Reescreva o trecho sobre Bouvard e Pécuchet desde "Tal projeto desconcertou" até "1974, p. 15).", inclusive, substituindo "inacabada" por "incompleta".

Trecho do documento.
-*-
Palavras-chave: Flaubert; Barthes; autor; literatura, Bouvard e Pécuchet.
 
Abstract: This article aims to present the author’s position in the work Bouvard and Pécuchet, by Gustave Flaubert, departing from some concepts raised by Roland Barthes in his essay “The Death of the Author.” Considered as a work apart from the Romantic tradition, Bouvard and Pécuchet brings about the human imbecility, by pasting other people’s ideas, catalogued and researched by Gustave Flaubert during his last years of life. Thus, the novel confounds the author’s with reader’s position, pointing to the absence of the author, and the birth of a new concept of language, which Barthes mentions in several of his writings and essays.
 
Keywords: Flaubert ; Barthes ; author; literature, Bouvard and Pécuchet .
 
Minicurrículo: Ana Claudia Pinheiro Dias Nogueira possui graduação em Letras (2007) e mestrado em Estudos de Linguagem (2013) pela Universidade Federal de Mato Grosso do Sul. Atualmente é bolsista Capes e doutoranda da Pós-Graduação de Estudos da Linguagem na Universidade Federal do Rio Grande do Norte. Tem experiência na área de Letras, com ênfase em literatura, atuando nos seguintes temas: literatura comparada, arte e crítica, percepção do texto poético e questões da contemporaneidade.
 
 
“A MORTE DO AUTOR” EM BOUVARD E PÉCUCHET,
DE GUSTAVE FLAUBERT
Ana Claudia Pinheiro Dias Nogueira
Universidade Federal do Rio Grande do Norte
 
Guy de Maupassant (1990) registrou certa vez que Gustave Flaubert, em plena falência financeira, recluso em sua casa e entregue totalmente à escrita, morreu repentinamente em 1880, ao pé de sua mesa de trabalho, deixando em estado de roteiro as duas últimas cenas do capítulo X da mais desafiante de suas obras: Bouvard e Pécuchet.
Tal projeto desconcertou os seus contemporâneos, definindo-o como uma “aberração estranha”, segundo dizeres de Mallarmé (cf. CAMPOS, 1978, p. 13). Essa obra inacabada tinha o intento de provocar os burgueses, confrontar a sociedade da época. Assim:
 
a escrita é uma realidade ambígua: por uma parte, nasce incontestavelmente de um confronto do escritor com a sua sociedade por outra, dessa finalidade social, ela remete o escritor, por uma espécie de transferência trágica às fontes instrumentais de uma criação (BARTHES, 1974, p. 15).
-*-
Material fornecido.
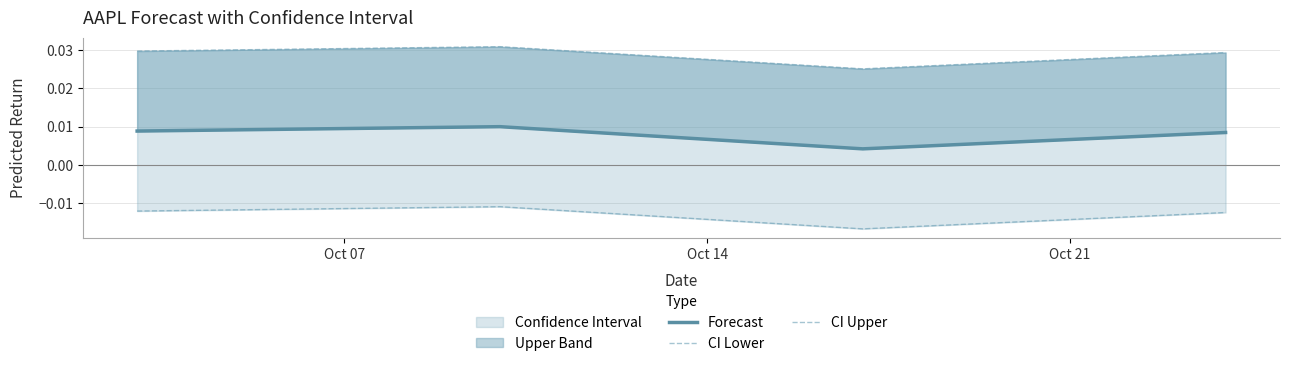

Which label corresponds to the smallest value in the chart?

Oct 21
-*-
Resultado da tarefa.
Tal projeto desconcertou os seus contemporâneos, definindo-o como uma “aberração estranha”, segundo dizeres de Mallarmé (cf. CAMPOS, 1978, p. 13). Essa obra incompleta tinha o intento de provocar os burgueses, confrontar a sociedade da época. Assim:
 
a escrita é uma realidade ambígua: por uma parte, nasce incontestavelmente de um confronto do escritor com a sua sociedade por outra, dessa finalidade social, ela remete o escritor, por uma espécie de transferência trágica às fontes instrumentais de uma criação (BARTHES, 1974, p. 15).